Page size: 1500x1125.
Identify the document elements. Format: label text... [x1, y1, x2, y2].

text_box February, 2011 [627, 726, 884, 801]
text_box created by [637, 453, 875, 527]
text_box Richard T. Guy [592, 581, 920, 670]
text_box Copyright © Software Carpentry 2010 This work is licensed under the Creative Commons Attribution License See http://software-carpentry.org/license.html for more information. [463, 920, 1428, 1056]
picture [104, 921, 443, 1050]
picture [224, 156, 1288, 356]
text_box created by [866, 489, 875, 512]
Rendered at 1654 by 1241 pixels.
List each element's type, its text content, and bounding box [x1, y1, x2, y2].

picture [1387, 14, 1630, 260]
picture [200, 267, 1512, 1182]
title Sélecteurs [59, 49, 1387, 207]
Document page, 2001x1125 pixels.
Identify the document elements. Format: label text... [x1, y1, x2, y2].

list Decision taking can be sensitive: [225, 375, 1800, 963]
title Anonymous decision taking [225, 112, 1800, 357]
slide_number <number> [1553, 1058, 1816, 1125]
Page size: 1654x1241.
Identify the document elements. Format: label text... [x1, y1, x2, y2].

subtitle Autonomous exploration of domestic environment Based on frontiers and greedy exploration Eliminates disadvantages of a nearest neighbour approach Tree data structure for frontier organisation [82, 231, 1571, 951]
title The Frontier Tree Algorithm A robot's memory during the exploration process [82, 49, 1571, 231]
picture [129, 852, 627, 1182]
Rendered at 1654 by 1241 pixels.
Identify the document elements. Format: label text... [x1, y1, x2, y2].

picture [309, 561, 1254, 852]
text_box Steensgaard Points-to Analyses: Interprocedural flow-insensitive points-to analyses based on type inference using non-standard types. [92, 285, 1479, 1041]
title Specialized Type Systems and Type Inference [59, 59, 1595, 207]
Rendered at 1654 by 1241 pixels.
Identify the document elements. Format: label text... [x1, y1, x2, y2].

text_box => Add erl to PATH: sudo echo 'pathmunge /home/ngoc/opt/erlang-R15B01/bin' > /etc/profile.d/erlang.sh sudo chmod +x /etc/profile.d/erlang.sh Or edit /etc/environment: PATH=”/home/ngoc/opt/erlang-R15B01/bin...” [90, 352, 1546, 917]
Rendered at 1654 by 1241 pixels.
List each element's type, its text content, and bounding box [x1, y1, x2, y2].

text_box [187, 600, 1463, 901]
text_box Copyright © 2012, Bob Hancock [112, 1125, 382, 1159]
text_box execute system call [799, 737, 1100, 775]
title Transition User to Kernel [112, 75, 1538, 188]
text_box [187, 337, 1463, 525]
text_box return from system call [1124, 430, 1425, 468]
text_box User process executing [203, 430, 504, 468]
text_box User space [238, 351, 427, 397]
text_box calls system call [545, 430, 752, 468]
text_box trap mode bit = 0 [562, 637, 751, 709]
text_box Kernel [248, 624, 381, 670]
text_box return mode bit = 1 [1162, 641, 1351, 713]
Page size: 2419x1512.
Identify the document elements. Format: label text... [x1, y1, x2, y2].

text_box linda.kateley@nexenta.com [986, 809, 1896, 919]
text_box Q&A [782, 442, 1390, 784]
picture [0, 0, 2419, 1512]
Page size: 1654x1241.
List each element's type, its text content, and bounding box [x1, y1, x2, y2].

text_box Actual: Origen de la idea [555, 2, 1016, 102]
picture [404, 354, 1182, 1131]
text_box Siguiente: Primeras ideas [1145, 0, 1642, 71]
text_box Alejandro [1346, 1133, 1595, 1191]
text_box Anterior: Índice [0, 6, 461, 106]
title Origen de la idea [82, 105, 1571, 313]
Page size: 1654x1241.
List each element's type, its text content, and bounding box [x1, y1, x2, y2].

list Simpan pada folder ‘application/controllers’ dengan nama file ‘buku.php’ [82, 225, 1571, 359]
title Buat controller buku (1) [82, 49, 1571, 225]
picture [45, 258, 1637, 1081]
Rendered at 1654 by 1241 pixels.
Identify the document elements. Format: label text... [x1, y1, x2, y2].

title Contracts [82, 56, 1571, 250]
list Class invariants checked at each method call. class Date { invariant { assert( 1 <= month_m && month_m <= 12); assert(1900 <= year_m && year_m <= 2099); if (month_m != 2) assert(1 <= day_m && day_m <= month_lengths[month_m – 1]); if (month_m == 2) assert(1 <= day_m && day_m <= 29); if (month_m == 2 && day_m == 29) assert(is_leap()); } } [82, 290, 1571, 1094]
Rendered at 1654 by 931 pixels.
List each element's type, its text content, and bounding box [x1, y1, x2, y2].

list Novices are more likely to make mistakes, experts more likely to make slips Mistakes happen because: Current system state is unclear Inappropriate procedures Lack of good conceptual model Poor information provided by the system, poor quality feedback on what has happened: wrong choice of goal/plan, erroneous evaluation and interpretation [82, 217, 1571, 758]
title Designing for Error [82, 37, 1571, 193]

**What you are asked to do**
Print the entire listing above again, line for line, with every character unchanged.

**Finished task**
Page size: 1500x1125.
Identify the document elements. Format: label text... [x1, y1, x2, y2].

text_box February, 2011 [627, 726, 884, 801]
text_box created by [637, 453, 875, 527]
text_box Richard T. Guy [592, 581, 920, 670]
text_box Copyright © Software Carpentry 2010 This work is licensed under the Creative Commons Attribution License See http://software-carpentry.org/license.html for more information. [463, 920, 1428, 1056]
picture [104, 921, 443, 1050]
picture [224, 156, 1288, 356]
text_box created by [866, 489, 875, 512]
Rendered at 1654 by 1241 pixels.
List each element's type, its text content, and bounding box [x1, y1, x2, y2].

picture [1387, 14, 1630, 260]
picture [200, 267, 1512, 1182]
title Sélecteurs [59, 49, 1387, 207]
Document page, 2001x1125 pixels.
Identify the document elements. Format: label text... [x1, y1, x2, y2].

list Decision taking can be sensitive: [225, 375, 1800, 963]
title Anonymous decision taking [225, 112, 1800, 357]
slide_number <number> [1553, 1058, 1816, 1125]
Page size: 1654x1241.
Identify the document elements. Format: label text... [x1, y1, x2, y2].

subtitle Autonomous exploration of domestic environment Based on frontiers and greedy exploration Eliminates disadvantages of a nearest neighbour approach Tree data structure for frontier organisation [82, 231, 1571, 951]
title The Frontier Tree Algorithm A robot's memory during the exploration process [82, 49, 1571, 231]
picture [129, 852, 627, 1182]
Rendered at 1654 by 1241 pixels.
Identify the document elements. Format: label text... [x1, y1, x2, y2].

picture [309, 561, 1254, 852]
text_box Steensgaard Points-to Analyses: Interprocedural flow-insensitive points-to analyses based on type inference using non-standard types. [92, 285, 1479, 1041]
title Specialized Type Systems and Type Inference [59, 59, 1595, 207]
Rendered at 1654 by 1241 pixels.
Identify the document elements. Format: label text... [x1, y1, x2, y2].

text_box => Add erl to PATH: sudo echo 'pathmunge /home/ngoc/opt/erlang-R15B01/bin' > /etc/profile.d/erlang.sh sudo chmod +x /etc/profile.d/erlang.sh Or edit /etc/environment: PATH=”/home/ngoc/opt/erlang-R15B01/bin...” [90, 352, 1546, 917]
Rendered at 1654 by 1241 pixels.
List each element's type, its text content, and bounding box [x1, y1, x2, y2].

text_box [187, 600, 1463, 901]
text_box Copyright © 2012, Bob Hancock [112, 1125, 382, 1159]
text_box execute system call [799, 737, 1100, 775]
title Transition User to Kernel [112, 75, 1538, 188]
text_box [187, 337, 1463, 525]
text_box return from system call [1124, 430, 1425, 468]
text_box User process executing [203, 430, 504, 468]
text_box User space [238, 351, 427, 397]
text_box calls system call [545, 430, 752, 468]
text_box trap mode bit = 0 [562, 637, 751, 709]
text_box Kernel [248, 624, 381, 670]
text_box return mode bit = 1 [1162, 641, 1351, 713]
Page size: 2419x1512.
Identify the document elements. Format: label text... [x1, y1, x2, y2].

text_box linda.kateley@nexenta.com [986, 809, 1896, 919]
text_box Q&A [782, 442, 1390, 784]
picture [0, 0, 2419, 1512]
Page size: 1654x1241.
List each element's type, its text content, and bounding box [x1, y1, x2, y2].

text_box Actual: Origen de la idea [555, 2, 1016, 102]
picture [404, 354, 1182, 1131]
text_box Siguiente: Primeras ideas [1145, 0, 1642, 71]
text_box Alejandro [1346, 1133, 1595, 1191]
text_box Anterior: Índice [0, 6, 461, 106]
title Origen de la idea [82, 105, 1571, 313]
Page size: 1654x1241.
List each element's type, its text content, and bounding box [x1, y1, x2, y2].

list Simpan pada folder ‘application/controllers’ dengan nama file ‘buku.php’ [82, 225, 1571, 359]
title Buat controller buku (1) [82, 49, 1571, 225]
picture [45, 258, 1637, 1081]
Rendered at 1654 by 1241 pixels.
Identify the document elements. Format: label text... [x1, y1, x2, y2].

title Contracts [82, 56, 1571, 250]
list Class invariants checked at each method call. class Date { invariant { assert( 1 <= month_m && month_m <= 12); assert(1900 <= year_m && year_m <= 2099); if (month_m != 2) assert(1 <= day_m && day_m <= month_lengths[month_m – 1]); if (month_m == 2) assert(1 <= day_m && day_m <= 29); if (month_m == 2 && day_m == 29) assert(is_leap()); } } [82, 290, 1571, 1094]
Rendered at 1654 by 931 pixels.
List each element's type, its text content, and bounding box [x1, y1, x2, y2].

list Novices are more likely to make mistakes, experts more likely to make slips Mistakes happen because: Current system state is unclear Inappropriate procedures Lack of good conceptual model Poor information provided by the system, poor quality feedback on what has happened: wrong choice of goal/plan, erroneous evaluation and interpretation [82, 217, 1571, 758]
title Designing for Error [82, 37, 1571, 193]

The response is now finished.